═══ Dataset records ═══

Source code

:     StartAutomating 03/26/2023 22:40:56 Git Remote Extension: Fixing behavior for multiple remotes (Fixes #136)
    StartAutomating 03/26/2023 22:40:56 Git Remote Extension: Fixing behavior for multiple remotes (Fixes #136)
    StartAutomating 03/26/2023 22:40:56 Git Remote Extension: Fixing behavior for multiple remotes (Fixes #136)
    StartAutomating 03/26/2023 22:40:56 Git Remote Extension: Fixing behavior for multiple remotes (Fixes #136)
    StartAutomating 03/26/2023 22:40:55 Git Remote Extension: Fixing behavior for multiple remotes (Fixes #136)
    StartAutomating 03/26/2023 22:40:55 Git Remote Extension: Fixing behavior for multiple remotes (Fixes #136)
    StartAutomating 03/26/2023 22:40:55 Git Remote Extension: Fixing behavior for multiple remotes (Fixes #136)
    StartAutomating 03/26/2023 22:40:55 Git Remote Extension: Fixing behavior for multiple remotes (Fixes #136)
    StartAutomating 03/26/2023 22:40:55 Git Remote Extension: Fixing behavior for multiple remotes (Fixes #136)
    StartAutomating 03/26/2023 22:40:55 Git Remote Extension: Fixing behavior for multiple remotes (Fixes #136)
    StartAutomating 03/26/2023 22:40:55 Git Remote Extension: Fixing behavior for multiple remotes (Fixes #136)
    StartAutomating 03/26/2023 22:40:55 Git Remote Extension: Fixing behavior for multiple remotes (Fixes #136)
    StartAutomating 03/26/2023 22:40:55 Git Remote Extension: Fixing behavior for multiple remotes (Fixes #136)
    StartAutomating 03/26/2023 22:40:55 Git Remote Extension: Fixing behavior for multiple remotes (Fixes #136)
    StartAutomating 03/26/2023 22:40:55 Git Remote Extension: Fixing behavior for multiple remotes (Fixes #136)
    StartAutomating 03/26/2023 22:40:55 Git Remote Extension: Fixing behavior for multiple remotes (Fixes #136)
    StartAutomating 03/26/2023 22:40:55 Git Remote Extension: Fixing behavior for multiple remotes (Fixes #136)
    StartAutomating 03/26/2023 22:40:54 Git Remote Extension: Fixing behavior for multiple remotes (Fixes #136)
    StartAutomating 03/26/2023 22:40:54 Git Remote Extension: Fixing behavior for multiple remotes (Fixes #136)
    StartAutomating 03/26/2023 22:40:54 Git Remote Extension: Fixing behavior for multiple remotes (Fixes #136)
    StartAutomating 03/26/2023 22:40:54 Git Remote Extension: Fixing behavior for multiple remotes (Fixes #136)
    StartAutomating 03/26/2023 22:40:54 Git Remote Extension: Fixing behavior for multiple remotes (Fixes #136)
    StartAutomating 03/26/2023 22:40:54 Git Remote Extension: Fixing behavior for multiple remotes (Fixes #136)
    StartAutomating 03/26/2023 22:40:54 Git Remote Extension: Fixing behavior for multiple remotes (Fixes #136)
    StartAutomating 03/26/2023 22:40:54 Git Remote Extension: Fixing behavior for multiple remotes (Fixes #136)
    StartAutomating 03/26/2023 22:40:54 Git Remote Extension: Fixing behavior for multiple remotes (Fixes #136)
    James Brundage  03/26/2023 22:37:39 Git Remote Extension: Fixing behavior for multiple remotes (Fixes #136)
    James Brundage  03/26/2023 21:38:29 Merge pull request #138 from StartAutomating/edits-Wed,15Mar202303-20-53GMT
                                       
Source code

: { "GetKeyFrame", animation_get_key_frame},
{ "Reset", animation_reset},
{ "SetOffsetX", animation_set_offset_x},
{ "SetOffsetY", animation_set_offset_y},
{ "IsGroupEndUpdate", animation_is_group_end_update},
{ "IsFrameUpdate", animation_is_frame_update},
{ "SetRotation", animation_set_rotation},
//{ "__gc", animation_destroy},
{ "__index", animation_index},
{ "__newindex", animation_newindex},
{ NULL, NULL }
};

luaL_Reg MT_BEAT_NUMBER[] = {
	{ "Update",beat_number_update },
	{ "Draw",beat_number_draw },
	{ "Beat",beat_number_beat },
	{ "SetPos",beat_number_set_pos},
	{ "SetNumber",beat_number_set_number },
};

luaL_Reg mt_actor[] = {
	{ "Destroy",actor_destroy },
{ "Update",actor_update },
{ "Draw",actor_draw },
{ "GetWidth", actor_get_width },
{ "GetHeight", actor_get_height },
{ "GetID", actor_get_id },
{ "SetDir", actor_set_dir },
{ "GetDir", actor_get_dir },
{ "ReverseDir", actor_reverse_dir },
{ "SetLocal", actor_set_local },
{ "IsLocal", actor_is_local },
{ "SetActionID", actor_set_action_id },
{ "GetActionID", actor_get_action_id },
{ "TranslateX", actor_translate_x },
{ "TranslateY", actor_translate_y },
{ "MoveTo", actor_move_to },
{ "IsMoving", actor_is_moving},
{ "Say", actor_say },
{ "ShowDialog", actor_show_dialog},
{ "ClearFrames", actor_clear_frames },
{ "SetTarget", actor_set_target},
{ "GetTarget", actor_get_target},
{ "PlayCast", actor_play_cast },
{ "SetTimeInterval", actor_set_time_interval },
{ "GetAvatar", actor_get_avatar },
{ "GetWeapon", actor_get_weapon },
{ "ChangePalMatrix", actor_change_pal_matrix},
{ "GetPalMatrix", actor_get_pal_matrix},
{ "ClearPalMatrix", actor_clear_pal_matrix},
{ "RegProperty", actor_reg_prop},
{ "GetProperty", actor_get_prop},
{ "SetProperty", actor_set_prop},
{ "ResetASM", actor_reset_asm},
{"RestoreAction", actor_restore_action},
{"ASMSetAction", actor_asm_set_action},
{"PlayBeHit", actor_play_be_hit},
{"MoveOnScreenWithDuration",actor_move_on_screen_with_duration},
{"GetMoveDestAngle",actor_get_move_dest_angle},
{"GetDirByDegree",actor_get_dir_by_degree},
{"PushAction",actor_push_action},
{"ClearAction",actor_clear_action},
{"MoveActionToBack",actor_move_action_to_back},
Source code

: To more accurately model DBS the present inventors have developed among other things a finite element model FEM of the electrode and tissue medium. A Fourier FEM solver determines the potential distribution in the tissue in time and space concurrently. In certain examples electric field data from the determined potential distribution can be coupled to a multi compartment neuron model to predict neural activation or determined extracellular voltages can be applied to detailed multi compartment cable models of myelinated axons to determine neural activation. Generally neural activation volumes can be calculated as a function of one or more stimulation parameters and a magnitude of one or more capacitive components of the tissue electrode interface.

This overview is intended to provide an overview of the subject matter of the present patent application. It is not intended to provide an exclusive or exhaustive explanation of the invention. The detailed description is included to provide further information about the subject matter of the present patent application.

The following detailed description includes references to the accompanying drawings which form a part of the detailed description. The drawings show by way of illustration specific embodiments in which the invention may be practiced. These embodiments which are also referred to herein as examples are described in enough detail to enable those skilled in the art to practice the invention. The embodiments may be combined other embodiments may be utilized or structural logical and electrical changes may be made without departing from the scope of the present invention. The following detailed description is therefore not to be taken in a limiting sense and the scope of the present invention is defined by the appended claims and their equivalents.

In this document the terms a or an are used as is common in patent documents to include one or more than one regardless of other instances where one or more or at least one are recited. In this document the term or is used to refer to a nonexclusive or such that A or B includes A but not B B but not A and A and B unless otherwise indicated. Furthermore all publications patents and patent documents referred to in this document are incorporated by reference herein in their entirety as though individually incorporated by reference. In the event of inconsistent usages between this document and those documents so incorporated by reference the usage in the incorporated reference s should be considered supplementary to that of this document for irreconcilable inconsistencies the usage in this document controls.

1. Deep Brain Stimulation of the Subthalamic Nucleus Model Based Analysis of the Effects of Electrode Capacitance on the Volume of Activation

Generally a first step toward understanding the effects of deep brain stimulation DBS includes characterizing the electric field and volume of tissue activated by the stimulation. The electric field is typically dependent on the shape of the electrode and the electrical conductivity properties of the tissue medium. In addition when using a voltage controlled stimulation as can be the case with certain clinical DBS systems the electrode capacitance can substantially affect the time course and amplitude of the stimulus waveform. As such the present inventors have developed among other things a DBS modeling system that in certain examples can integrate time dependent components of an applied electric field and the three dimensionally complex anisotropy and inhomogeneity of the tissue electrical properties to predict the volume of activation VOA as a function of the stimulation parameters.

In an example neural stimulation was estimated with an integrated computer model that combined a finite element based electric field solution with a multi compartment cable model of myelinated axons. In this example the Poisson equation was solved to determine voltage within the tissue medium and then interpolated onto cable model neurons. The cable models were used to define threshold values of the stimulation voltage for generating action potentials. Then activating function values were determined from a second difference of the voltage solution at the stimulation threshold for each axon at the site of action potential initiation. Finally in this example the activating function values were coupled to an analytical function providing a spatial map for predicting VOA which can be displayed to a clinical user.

═══

■ Your instructions:
Write out every line of the listing that holds the word "more".

■ Solution for this task:
: To more accurately model DBS the present inventors have developed among other things a finite element model FEM of the electrode and tissue medium. A Fourier FEM solver determines the potential distribution in the tissue in time and space concurrently. In certain examples electric field data from the determined potential distribution can be coupled to a multi compartment neuron model to predict neural activation or determined extracellular voltages can be applied to detailed multi compartment cable models of myelinated axons to determine neural activation. Generally neural activation volumes can be calculated as a function of one or more stimulation parameters and a magnitude of one or more capacitive components of the tissue electrode interface.
In this document the terms a or an are used as is common in patent documents to include one or more than one regardless of other instances where one or more or at least one are recited. In this document the term or is used to refer to a nonexclusive or such that A or B includes A but not B B but not A and A and B unless otherwise indicated. Furthermore all publications patents and patent documents referred to in this document are incorporated by reference herein in their entirety as though individually incorporated by reference. In the event of inconsistent usages between this document and those documents so incorporated by reference the usage in the incorporated reference s should be considered supplementary to that of this document for irreconcilable inconsistencies the usage in this document controls.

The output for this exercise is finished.